EXTRACTED ENTRIES Block Start

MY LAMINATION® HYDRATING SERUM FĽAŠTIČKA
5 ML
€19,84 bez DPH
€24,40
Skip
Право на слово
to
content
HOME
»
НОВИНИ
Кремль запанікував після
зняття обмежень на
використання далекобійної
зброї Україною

EXTRACTED ENTRIES Block End

WHAT THE TASK ASKS – Would you output every entry exactly as it was written?

ANSWER BOX –
MY LAMINATION® HYDRATING SERUM FĽAŠTIČKA
5 ML
€19,84 bez DPH
€24,40
Skip
Право на слово
to
content
HOME
»
НОВИНИ
Кремль запанікував після
зняття обмежень на
використання далекобійної
зброї Україною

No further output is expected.